The game is a modern fantasy game. Technology exists in Michtim culture, up to the point of having drones and augmented Michtim heroes called Cybertooth. Magic exists as well, humans are just not used to seeing it. Michtims are protected by the magic power of the Veil which ensures that they remain somewhat hidden from human eyes. Humans only see them as mere hamsters.

Mir refers to Michtim's overall narrative genre as hamsterpunk (thus creating a whimsical new derivative of cyberpunk).

== Development history ==

The first installment of the game was created by Mir as the practical part of his master thesis at FH Joanneum (University of Applied Sciences), supported by his thesis advisor Johannes Grenzfurthner.

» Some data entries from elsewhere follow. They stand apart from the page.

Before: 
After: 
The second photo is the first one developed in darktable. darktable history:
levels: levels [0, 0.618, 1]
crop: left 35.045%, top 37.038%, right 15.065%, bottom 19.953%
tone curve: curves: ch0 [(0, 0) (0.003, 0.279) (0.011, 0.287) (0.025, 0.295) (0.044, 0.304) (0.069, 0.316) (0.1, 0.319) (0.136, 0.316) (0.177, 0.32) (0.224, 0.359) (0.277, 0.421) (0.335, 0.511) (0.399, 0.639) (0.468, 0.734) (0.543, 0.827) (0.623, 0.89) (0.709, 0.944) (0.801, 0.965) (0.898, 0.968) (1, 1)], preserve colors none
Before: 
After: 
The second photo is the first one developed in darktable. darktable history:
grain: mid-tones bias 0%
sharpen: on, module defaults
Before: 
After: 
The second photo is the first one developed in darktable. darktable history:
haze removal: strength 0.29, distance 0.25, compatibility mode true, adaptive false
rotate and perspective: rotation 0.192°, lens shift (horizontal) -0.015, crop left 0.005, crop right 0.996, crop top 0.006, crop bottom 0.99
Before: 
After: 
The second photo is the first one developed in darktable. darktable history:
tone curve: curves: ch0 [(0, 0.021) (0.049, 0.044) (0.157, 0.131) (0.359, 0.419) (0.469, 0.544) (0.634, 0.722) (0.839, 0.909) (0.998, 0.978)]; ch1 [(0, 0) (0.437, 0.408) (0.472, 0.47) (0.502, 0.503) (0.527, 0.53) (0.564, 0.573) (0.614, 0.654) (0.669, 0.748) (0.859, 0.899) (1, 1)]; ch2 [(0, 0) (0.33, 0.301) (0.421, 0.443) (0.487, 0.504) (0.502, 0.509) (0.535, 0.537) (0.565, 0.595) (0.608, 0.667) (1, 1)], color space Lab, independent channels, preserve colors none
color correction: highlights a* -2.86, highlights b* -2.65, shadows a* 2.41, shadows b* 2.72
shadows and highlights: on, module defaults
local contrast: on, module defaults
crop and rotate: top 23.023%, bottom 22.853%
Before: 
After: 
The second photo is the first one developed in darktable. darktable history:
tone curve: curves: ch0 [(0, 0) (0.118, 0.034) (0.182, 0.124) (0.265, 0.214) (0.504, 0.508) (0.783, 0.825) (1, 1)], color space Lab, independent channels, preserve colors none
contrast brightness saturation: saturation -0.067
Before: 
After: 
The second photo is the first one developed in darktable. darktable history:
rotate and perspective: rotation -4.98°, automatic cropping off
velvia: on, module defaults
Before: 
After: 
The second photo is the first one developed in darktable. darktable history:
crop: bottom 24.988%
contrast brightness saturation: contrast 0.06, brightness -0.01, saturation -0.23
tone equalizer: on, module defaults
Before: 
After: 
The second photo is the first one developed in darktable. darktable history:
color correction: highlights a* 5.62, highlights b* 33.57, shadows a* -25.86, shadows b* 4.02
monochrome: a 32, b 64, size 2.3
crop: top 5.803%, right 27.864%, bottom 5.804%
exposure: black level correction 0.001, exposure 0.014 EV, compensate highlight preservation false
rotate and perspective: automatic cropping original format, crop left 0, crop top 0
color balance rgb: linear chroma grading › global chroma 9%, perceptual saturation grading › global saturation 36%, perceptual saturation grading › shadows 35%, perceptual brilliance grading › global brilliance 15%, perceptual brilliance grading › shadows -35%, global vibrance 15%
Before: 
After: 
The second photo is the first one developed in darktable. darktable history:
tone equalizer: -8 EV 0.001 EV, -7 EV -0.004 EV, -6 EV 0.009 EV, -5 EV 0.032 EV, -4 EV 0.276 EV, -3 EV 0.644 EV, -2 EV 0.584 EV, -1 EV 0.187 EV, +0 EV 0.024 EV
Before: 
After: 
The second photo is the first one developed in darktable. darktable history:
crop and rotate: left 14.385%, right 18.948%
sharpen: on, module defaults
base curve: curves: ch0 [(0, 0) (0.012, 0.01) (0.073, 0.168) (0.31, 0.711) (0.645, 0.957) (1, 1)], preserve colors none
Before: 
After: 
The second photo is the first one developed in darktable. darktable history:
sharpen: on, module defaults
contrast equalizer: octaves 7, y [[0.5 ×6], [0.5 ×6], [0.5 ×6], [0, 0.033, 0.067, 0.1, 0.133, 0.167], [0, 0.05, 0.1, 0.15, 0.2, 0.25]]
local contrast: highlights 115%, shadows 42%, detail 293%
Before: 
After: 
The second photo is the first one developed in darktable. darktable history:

== Awards and nominations ==

In October 2015, Michtim: Fluffy Adventures was nominated for a World Experience Award and ranked in close second place, at World Usability Congress 2015 in Graz.

== Critical reception ==

Wyatt Salazar of Critical Hits says "Michtim: Fluffy Adventures will delight any gamer who is a fan of simple, narrative-focused games, who wants something quick and different to play, or for fans of cute, cuddly animals." Dominic Claveau writes: "In a nutshell, what I discovered with Michtim is that beyond all the cuteness, there was a game that had a great level of complexity without being hard to learn and manipulate. It's also a game that empowers the users and gives them all they need to make this little universe into something special and unique for each gaming group." Samuel Van Der Wall of RPG Alchemy writes: "The two things that strike me as remarkable about the game are its uniqueness and the fact that it was essentially created by one person. The quality of the product is extremely high for a solo venture and the creator came up with an incredibly unique setting that contains unique, but relatively simple, game mechanics." Nenad Ristic summarizes that "the game feels a bit like a European Saturday Morning cartoon, complete with an emphasis on conservation". Mark Knights says that Michtim "promotes a message of equality between beings" and calls it "a beautiful family game".